* **The request**: Can you set out the lines below, from the line containing "table_cell (d......) [1133, 1579, 1221, 1629]" through the line containing "table_cell (d......) [868, 1515, 956, 1578]", as a Markdown table with the columns Row and Line, numbering each row and leaving out blank lines?

* **Extracted records**:
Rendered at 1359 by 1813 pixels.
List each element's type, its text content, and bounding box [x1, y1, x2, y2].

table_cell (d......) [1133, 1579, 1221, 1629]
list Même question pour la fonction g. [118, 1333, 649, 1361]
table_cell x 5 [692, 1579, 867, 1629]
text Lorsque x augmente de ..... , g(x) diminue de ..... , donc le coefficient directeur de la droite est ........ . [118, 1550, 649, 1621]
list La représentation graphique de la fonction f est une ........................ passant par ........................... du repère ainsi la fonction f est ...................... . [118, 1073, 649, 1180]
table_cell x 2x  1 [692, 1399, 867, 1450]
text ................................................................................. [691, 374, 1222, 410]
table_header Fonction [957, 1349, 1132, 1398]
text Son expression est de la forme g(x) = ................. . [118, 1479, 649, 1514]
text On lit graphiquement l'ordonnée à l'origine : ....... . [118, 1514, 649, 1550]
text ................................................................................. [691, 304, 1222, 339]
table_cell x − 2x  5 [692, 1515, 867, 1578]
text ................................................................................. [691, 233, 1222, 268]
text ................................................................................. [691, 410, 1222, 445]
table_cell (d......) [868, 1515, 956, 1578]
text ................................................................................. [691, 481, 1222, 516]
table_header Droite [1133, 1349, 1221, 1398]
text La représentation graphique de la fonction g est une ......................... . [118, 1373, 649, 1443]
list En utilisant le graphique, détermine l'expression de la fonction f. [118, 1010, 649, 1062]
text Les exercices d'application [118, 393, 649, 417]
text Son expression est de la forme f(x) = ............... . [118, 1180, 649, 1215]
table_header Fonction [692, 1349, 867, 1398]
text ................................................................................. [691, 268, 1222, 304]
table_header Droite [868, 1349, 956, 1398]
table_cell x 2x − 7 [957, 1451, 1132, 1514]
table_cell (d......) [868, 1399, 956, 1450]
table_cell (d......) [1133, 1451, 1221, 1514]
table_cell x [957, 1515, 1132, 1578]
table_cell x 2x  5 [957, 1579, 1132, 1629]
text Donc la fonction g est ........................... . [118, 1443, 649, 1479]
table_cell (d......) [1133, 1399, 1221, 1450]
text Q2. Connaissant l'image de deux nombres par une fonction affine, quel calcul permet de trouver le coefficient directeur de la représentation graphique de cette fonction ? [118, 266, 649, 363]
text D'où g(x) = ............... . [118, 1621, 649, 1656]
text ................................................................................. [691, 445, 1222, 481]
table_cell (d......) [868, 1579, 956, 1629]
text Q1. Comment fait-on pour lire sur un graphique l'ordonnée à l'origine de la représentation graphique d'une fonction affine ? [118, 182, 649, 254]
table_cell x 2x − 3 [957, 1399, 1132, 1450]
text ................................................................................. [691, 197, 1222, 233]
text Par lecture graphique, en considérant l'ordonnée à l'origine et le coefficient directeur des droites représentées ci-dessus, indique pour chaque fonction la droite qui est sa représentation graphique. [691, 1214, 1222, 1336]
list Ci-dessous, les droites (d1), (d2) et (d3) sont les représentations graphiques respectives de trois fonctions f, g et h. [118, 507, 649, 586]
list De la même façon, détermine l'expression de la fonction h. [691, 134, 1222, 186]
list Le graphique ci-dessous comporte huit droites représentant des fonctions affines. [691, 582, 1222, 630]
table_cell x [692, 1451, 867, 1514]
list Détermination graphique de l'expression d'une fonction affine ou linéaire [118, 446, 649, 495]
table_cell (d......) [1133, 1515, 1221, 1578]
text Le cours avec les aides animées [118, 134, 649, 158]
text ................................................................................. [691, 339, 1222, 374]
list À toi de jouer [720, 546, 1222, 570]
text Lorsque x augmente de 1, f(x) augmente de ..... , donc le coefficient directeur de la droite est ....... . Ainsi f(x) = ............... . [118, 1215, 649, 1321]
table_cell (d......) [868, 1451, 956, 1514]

* **Problem solution**:
| Row | Line |
|---|---|
| 1 | table_cell (d......) [1133, 1579, 1221, 1629] |
| 2 | list Même question pour la fonction g. [118, 1333, 649, 1361] |
| 3 | table_cell x 5 [692, 1579, 867, 1629] |
| 4 | text Lorsque x augmente de ..... , g(x) diminue de ..... , donc le coefficient directeur de la droite est ........ . [118, 1550, 649, 1621] |
| 5 | list La représentation graphique de la fonction f est une ........................ passant par ........................... du repère ainsi la fonction f est ...................... . [118, 1073, 649, 1180] |
| 6 | table_cell x 2x  1 [692, 1399, 867, 1450] |
| 7 | text ................................................................................. [691, 374, 1222, 410] |
| 8 | table_header Fonction [957, 1349, 1132, 1398] |
| 9 | text Son expression est de la forme g(x) = ................. . [118, 1479, 649, 1514] |
| 10 | text On lit graphiquement l'ordonnée à l'origine : ....... . [118, 1514, 649, 1550] |
| 11 | text ................................................................................. [691, 304, 1222, 339] |
| 12 | table_cell x − 2x  5 [692, 1515, 867, 1578] |
| 13 | text ................................................................................. [691, 233, 1222, 268] |
| 14 | text ................................................................................. [691, 410, 1222, 445] |
| 15 | table_cell (d......) [868, 1515, 956, 1578] |